Global Comment

Worldwide voices on arts and culture

The final straw

an iced coffee with metal straw

I don’t want to be writing about straws. I’m sick of talking about them. But we (disabled people) have been telling you (non-disabled people) that plastic straws are essential for some people for so long now.

But you weren’t listening. You would suggest alternatives as if we had not thought of them before. Listen, disabled people are the most resourceful people you will ever meet. We can turn a tool for one thing into something that opens a door or turns a lock or grabs our walking stick without even thinking about it. This is because we have to; the world is inaccessible and we use what we have to make it as accessible as possible.

So we use straws to help us drink. Not me, my impairments don’t affect me in that way. But plenty of disabled people use them and many need them to be plastic. Paper straws can disintegrate and cause a choking hazard. Glass straws are frankly terrifying and if you bite down such as during a seizure, I dread to think what kind of injuries you can experience. Pasta straws briefly seemed like a good idea but they can’t be positioned in the way somebody needs them to be to be useful. Same with silicone, and bamboo.

Someone even made a chart. It shows the various alternatives to plastic straws and why, for certain disabled people, they are not the solution that they might initially seem to be.

Plus, we already carry a lot of equipment around with us. A reusable straw might not seem like much of an additional burden, but adding it onto the 87 other bits of crap we have to take with us everywhere we go and it is indeed burdensome. And if we forget it? If they’re outlawed to appease the masses, we can’t have a drink. Imagine being stuck at work in this weather with no way to consume water (or, more importantly, TEA) for 8 hours.

So we’ve been saying this for a year. The whataboutery is astounding and we really want people to trust our expertise, which we have gained through our own lived experience and the knowledge of those around us. We said that plastic straws were essential. We said that reusable straws could be dangerous. We even said they could kill, and people accused us of exaggeration.

I wish we had been exaggerating. I wish we had been wrong.

But last December, Elena Struthers-Gardner, a disabled woman of 60, collapsed while carrying a mason jar that had a metal straw through the lid. The straw pierced her brain through her eye. Her wife, Mandy Struthers-Gardner, found her and called an ambulance but Elena died the next day. A former jockey, Elena had had periodic collapses following a riding injury in her youth.

Mandy went on to say, “I just feel that in the hands of mobility challenged people like Elena, or children, or even able-bodied people losing their footing, these things are so long and very strong. […] Even if they don’t end a life they can be very dangerous.”

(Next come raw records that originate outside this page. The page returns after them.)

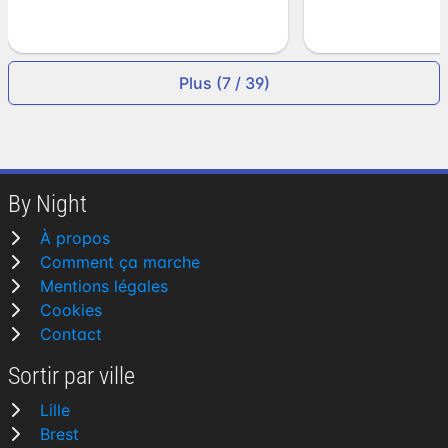
Plus (7 / 39)
By Night
À propos
Comment ça marche
Mentions légales
Cookies
Contact
Sortir par ville
Lille
Brest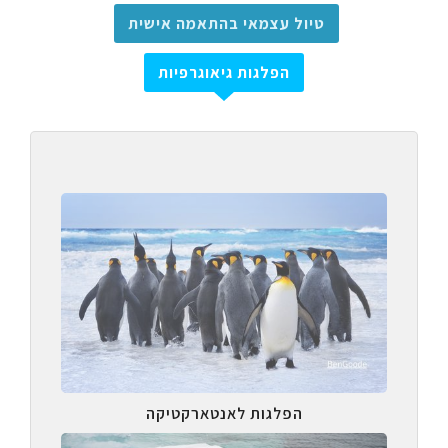
טיול עצמאי בהתאמה אישית
הפלגות גיאוגרפיות
הפלגות לאנטארקטיקה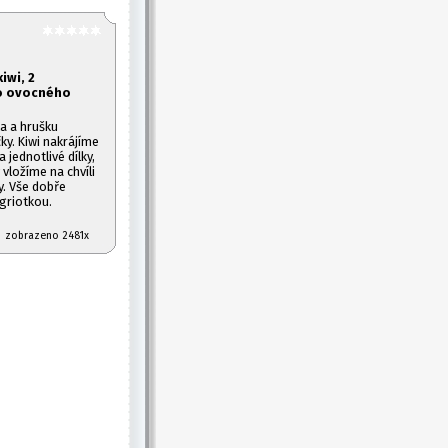
iwi, 2
bo ovocného
a a hrušku
ky. Kiwi nakrájíme
jednotlivé dílky,
vložíme na chvíli
y. Vše dobře
griotkou.
07 zobrazeno 2481x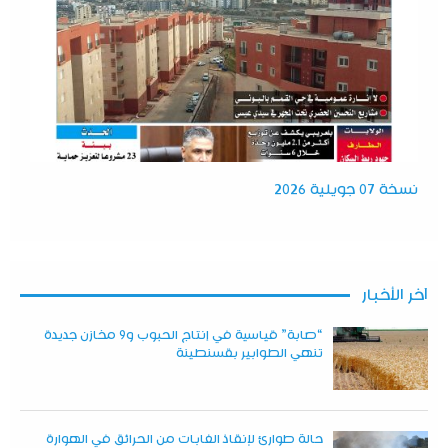
نسخة 07 جويلية 2026
آخر الأخبار
“صابة” قياسية في إنتاج الحبوب و9 مخازن جديدة
تنهي الطوابير بقسنطينة
حالة طوارئ لإنقاذ الغابات من الحرائق في الهوارة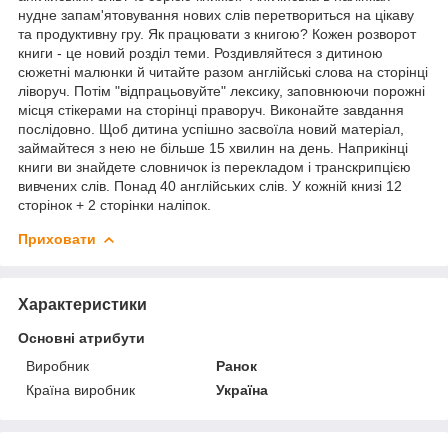
нудне запам'ятовування нових слів перетвориться на цікаву
та продуктивну гру. Як працювати з книгою? Кожен розворот
книги - це новий розділ теми. Роздивляйтеся з дитиною
сюжетні малюнки й читайте разом англійські слова на сторінці
ліворуч. Потім "відпрацьовуйте" лексику, заповнюючи порожні
місця стікерами на сторінці праворуч. Виконайте завдання
послідовно. Щоб дитина успішно засвоїла новий матеріал,
займайтеся з нею не більше 15 хвилин на день. Наприкінці
книги ви знайдете словничок із перекладом і транскрипцією
вивчених слів. Понад 40 англійських слів. У кожній книзі 12
сторінок + 2 сторінки наліпок.
Приховати
Характеристики
Основні атрибути
Виробник
Ранок
Країна виробник
Україна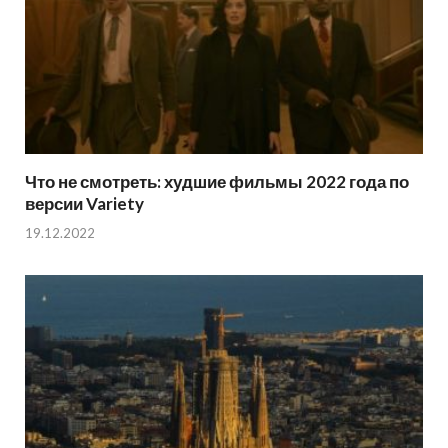
Что не смотреть: худшие фильмы 2022 года по
версии Variety
19.12.2022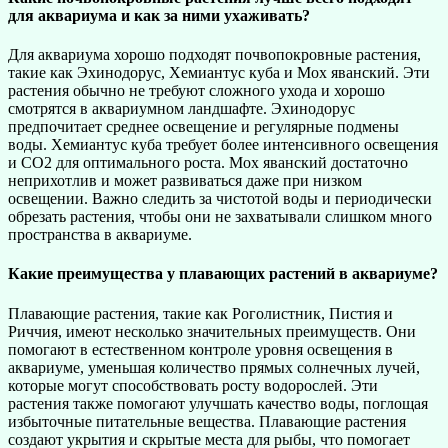
для аквариума и как за ними ухаживать?
Для аквариума хорошо подходят почвопокровные растения,
такие как Эхинодорус, Хемиантус куба и Мох яванский. Эти
растения обычно не требуют сложного ухода и хорошо
смотрятся в аквариумном ландшафте. Эхинодорус
предпочитает среднее освещение и регулярные подмены
воды. Хемиантус куба требует более интенсивного освещения
и СО2 для оптимального роста. Мох яванский достаточно
неприхотлив и может развиваться даже при низком
освещении. Важно следить за чистотой воды и периодически
обрезать растения, чтобы они не захватывали слишком много
пространства в аквариуме.
Какие преимущества у плавающих растений в аквариуме?
Плавающие растения, такие как Роголистник, Пистия и
Риччия, имеют несколько значительных преимуществ. Они
помогают в естественном контроле уровня освещения в
аквариуме, уменьшая количество прямых солнечных лучей,
которые могут способствовать росту водорослей. Эти
растения также помогают улучшать качество воды, поглощая
избыточные питательные вещества. Плавающие растения
создают укрытия и скрытые места для рыбы, что помогает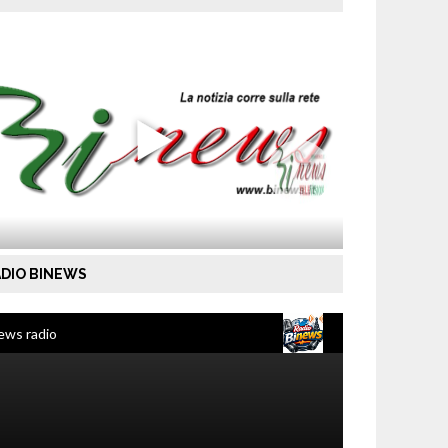
DIO BINEWS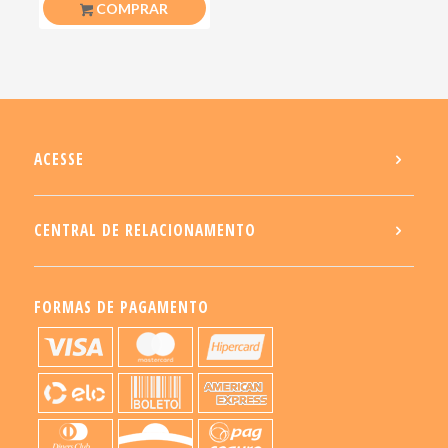
COMPRAR
ACESSE
CENTRAL DE RELACIONAMENTO
FORMAS DE PAGAMENTO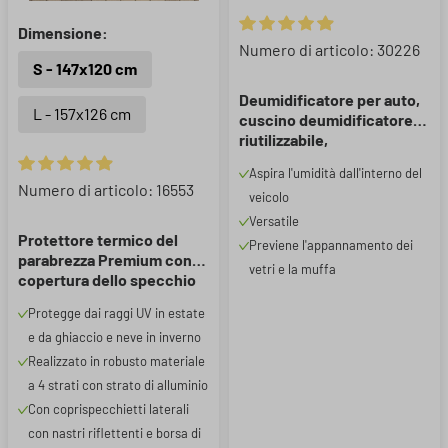
Dimensione:
Valutazione media di 4.88 su 5 
Numero di articolo: 30226
S - 147x120 cm
Deumidificatore per auto,
L - 157x126 cm
cuscino deumidificatore
riutilizzabile,
deumidificazione dell'aria
Aspira l'umidità dall'interno del
dell'abitacolo 28x15x5 cm
Valutazione media di 4.93 su 5 stelle
Numero di articolo: 16553
veicolo
nero
Versatile
Protettore termico del
Previene l'appannamento dei
parabrezza Premium con
vetri e la muffa
copertura dello specchio
laterale 147x120 cm
Protegge dai raggi UV in estate
e da ghiaccio e neve in inverno
Realizzato in robusto materiale
a 4 strati con strato di alluminio
Con coprispecchietti laterali
con nastri riflettenti e borsa di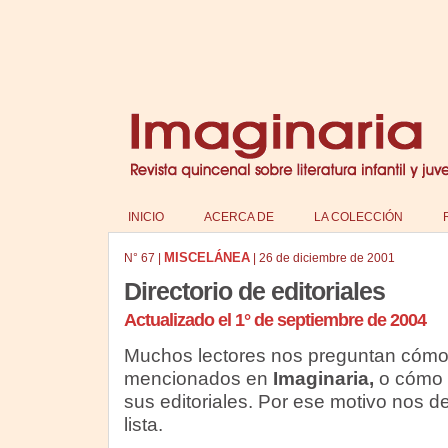
INICIO
ACERCA DE
LA COLECCIÓN
MISCELÁNEA
N°
67
|
|
26 de diciembre de 2001
Directorio de editoriales
Actualizado el 1° de septiembre de 2004
Muchos lectores nos preguntan cómo 
mencionados en
Imaginaria,
o cómo 
sus editoriales. Por ese motivo nos d
lista.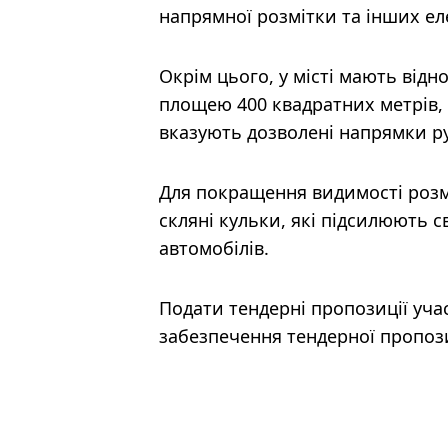
напрямної розмітки та інших ел
Окрім цього, у місті мають від
площею 400 квадратних метрів, с
вказують дозволені напрямки ру
Для покращення видимості розм
скляні кульки, які підсилюють с
автомобілів.
Подати тендерні пропозиції уча
забезпечення тендерної пропози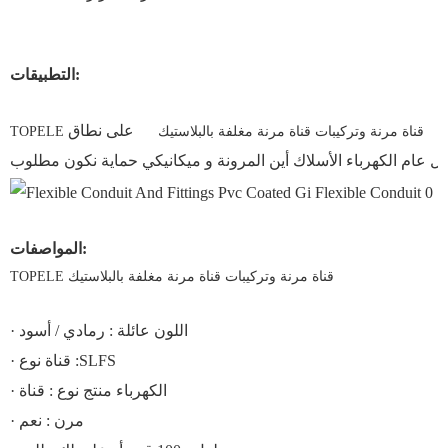
التطبيقات:
على نطاق
TOPELE قناة مرنة وتركيبات قناة مرنة مغلفة بالبلاستيك
 عام الكهرباء الأسلاك أين المرونة و ميكانيكي حماية نكون مطلوب
المواصفات:
TOPELE قناة مرنة وتركيبات قناة مرنة مغلفة بالبلاستيك
· اللون عائلة : رمادي / أسود
· قناة نوع :SLFS
· الكهرباء منتج نوع : قناة
· مرن : نعم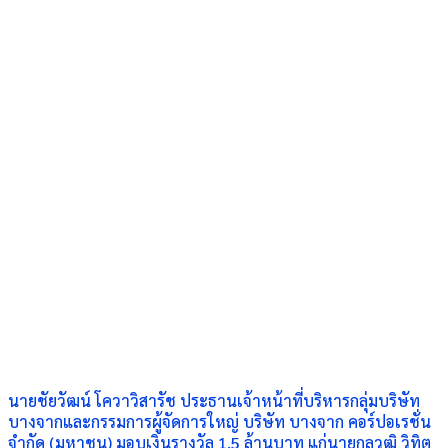
นายชัยวัฒน์ โควาวิสารัช ประธานเจ้าหน้าที่บริหารกลุ่มบริษัท
บางจากและกรรมการผู้จัดการใหญ่ บริษัท บางจาก คอร์ปอเรชั่น
จำกัด (มหาชน) มอบเงินรางวัล 1.5 ล้านบาท แก่นายกุลวุฒิ วิทิต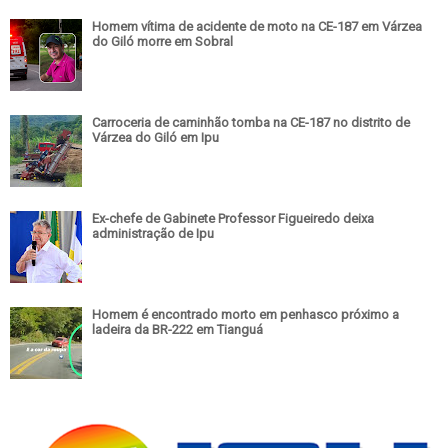
Homem vítima de acidente de moto na CE-187 em Várzea
do Giló morre em Sobral
Carroceria de caminhão tomba na CE-187 no distrito de
Várzea do Giló em Ipu
Ex-chefe de Gabinete Professor Figueiredo deixa
administração de Ipu
Homem é encontrado morto em penhasco próximo a
ladeira da BR-222 em Tianguá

The coroner at her inquest this week said, “Clearly great care should be taken when using these metal straws […] There is no give in them at all. If someone does fall on one and it’s pointed in the wrong direction, serious injury can occur […] It seems the main problem here is if the lid hadn’t been in place the straw would have moved away.”

Nobody is saying that the plight that befell Elena Struthers-Gardner is going to happen all the time. It may not ever happen again in quite the same form. But the risk is there, and the lack of give in such a sturdy material means that, if it is aimed at your face and you’re falling towards it, there is very little that you can do. A plastic straw would collapse. A metal straw will stay exactly where it is when it is in a particular position due to a lid or cover holding it in place.

Regardless of the very apparent dangers to people who need plastic straws, they are to be banned in the UK from next April. Former drug user and Environment Minister Michael Gove said “Urgent and decisive action is needed to tackle plastic pollution and protect our environment. These items are often used for just a few minutes but take hundreds of years to break down, ending up in our seas and oceans and harming precious marine life.”

This is true, but straws account for 0.03% of ocean plastic. Let’s look at discarded fishing nets, which account for almost half of it. Let’s look at how we dispose of plastics so they don’t end up floating in the sea. Let’s look at the massive corporations who could change the future of the oceans in a matter of days if they put their minds to it. Let’s not put disabled people in danger for the sake of a cute soundbite and a policy that will affect them so disproportionately.